** Request **
Of the records that follow, copy only the lines from the line containing "По его словам, вся" to the line containing "обучения у всех", both included, exactly as written.
******
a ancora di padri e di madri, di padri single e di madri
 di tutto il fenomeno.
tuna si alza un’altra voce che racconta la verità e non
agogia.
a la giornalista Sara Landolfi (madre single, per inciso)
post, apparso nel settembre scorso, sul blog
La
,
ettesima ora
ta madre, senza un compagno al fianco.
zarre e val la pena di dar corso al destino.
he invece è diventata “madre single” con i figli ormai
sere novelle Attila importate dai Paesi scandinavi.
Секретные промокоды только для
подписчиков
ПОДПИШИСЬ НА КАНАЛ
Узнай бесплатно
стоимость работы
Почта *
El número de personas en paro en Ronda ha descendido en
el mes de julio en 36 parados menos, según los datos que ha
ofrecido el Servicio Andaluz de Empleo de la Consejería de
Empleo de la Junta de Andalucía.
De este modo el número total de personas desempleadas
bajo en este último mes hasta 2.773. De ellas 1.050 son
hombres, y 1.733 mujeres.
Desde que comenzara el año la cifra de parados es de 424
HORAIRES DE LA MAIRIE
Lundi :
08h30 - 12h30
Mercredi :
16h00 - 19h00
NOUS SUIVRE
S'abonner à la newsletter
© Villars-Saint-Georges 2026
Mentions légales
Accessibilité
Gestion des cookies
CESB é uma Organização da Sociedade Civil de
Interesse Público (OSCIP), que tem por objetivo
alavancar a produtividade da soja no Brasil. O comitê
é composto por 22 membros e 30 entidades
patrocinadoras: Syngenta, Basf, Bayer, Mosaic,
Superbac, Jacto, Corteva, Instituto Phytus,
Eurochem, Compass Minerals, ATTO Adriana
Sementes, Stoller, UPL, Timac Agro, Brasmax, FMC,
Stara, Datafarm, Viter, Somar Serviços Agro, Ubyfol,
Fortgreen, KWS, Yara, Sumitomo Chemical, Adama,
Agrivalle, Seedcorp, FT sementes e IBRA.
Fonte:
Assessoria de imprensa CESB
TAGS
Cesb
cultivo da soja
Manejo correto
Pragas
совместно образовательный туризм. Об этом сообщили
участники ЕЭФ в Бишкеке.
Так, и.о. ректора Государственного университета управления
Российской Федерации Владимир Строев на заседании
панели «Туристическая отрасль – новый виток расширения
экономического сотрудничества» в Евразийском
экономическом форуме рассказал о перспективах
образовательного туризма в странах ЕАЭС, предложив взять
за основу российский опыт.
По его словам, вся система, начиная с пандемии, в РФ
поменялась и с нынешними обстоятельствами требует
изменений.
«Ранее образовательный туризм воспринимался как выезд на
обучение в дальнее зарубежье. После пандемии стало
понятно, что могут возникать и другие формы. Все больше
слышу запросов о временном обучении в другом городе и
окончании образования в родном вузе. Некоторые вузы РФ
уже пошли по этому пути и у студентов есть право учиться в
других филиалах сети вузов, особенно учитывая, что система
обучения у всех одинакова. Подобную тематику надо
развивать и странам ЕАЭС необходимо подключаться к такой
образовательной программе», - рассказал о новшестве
******
** Answer area **
По его словам, вся система, начиная с пандемии, в РФ
поменялась и с нынешними обстоятельствами требует
изменений.
«Ранее образовательный туризм воспринимался как выезд на
обучение в дальнее зарубежье. После пандемии стало
понятно, что могут возникать и другие формы. Все больше
слышу запросов о временном обучении в другом городе и
окончании образования в родном вузе. Некоторые вузы РФ
уже пошли по этому пути и у студентов есть право учиться в
других филиалах сети вузов, особенно учитывая, что система
обучения у всех одинакова. Подобную тематику надо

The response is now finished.